▶ _Work to complete_
Answer these questions about the text on microwave formation testing below:
1. At step 460, how can fluid density be determined?
2. Up to what point can the microwave radiation generation sequence be performed?
3. At step 468, what other data can the findings from steps 466a and 466b be integrated with?

At step 460, borehole fluid conditions (for example, temperature and pressure) are measured (for example, by the borehole fluid sensor 250). At step 460, borehole fluid properties are calculated based on the measured borehole fluid conditions. For example, fluid density can be determined by measuring a pressure gradient of the borehole fluid within the wellbore.

At step 461, formation conditions (for example, temperature and pressure) are measured (for example, by the temperature sensors 212 and pressure sensors 214).

At step 462, a microwave radiation generation sequence is performed. Microwave radiation can be generated, for example, by the microwave source 216. In some implementations, the microwave radiation generation sequence includes a constant generation of microwave radiation. In some implementations, the microwave radiation generation sequence includes an intermittent generation (for example, pulsing) of microwave radiation. The microwave radiation generation sequence can be performed until a threshold temperature is reached in the subterranean formation in response to the generated microwave radiation.

At step 463, temperature and pressure are measured (for example, by temperature sensors 212 and pressure sensors 214, respectively). Temperature and pressure can be recorded measured step 462, during step 462, and after step 462. The temperature measured at step 463 can be used to determine when microwave radiation generation at step 462 ceases. Temperature and pressure can be measured repeatedly at step 463.

At step 464, the temperatures and pressures measured at step 463 are stored (for example, in the memory of the computer system 500), transmitted to a surface location external to the wellbore (for example, the surface 106), or both. The temperatures and pressures can be associated with time instances, such that the temperatures and pressures are recorded as transient temperature data and transient pressure data, respectively.

At steps 466a and 466b, an analysis of the transient data is conducted. The analysis at step 466a includes an analysis of the transient temperature data. Temperature related formation properties can be calculated from analyzing the transient temperature data at step 466a. The analysis at step 466b includes an analysis of the transient pressure data. Pressure related formation properties can be calculated from analyzing the transient pressure data at step 466b. In some implementations, formation properties can be calculated from analyzing the transient temperature data and the transient pressure data together.

At step 468, the analyses conducted at steps 466a and 466b are integrated for a comprehensive formation evaluation of the subterranean formation. For example, the findings from the analyses conducted at steps 466a and 466b can be integrated with other data obtained about the subterranean formation (for example, from drilling and sampling).

▶ _Supplied material_
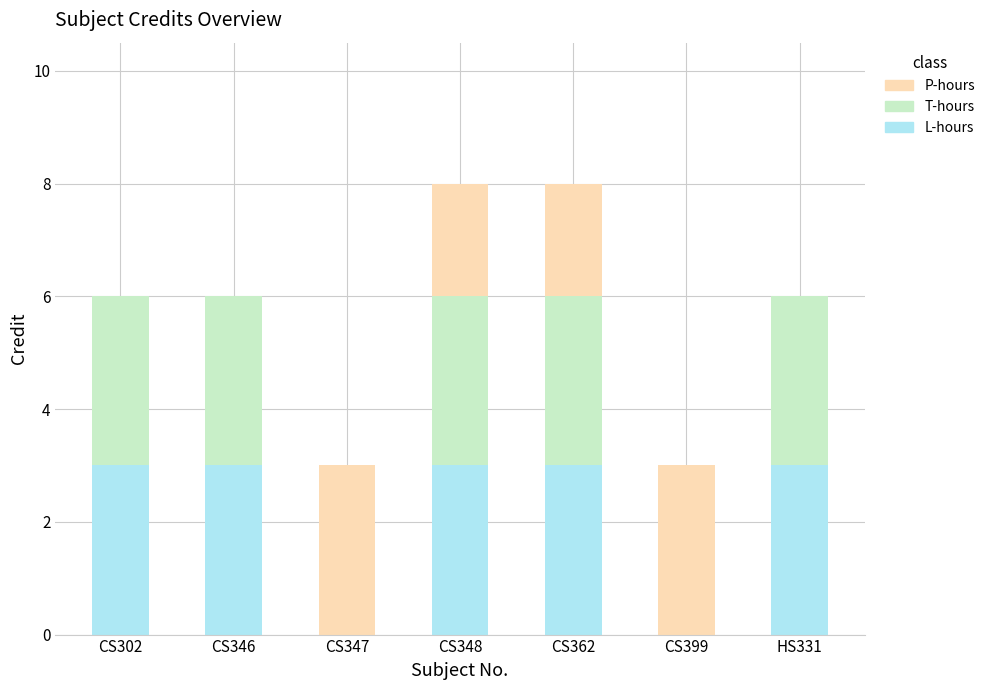

The value of L-hours at CS347 is 0. True or false?

True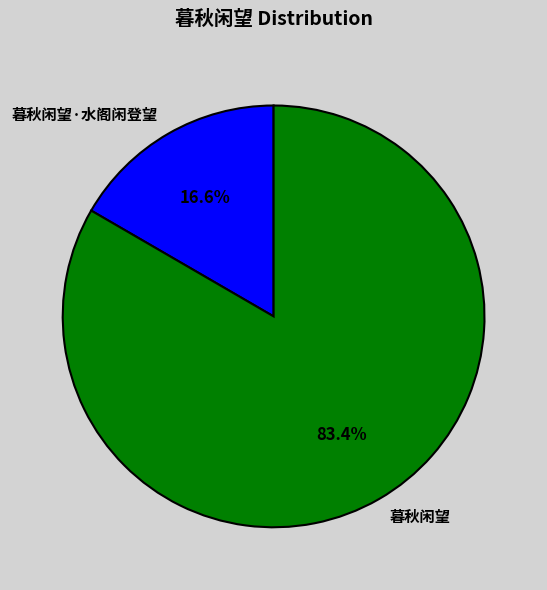

Does 暮秋闲望·水阁闲登望 represent more than half of the total?

No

▶ _Answer space_
1. Fluid density can be determined by measuring a pressure gradient of the borehole fluid within the wellbore.
2. It can be performed until a threshold temperature is reached in the subterranean formation in response to the generated microwave radiation.
3. The findings can be integrated with other data obtained about the subterranean formation, for example from drilling and sampling.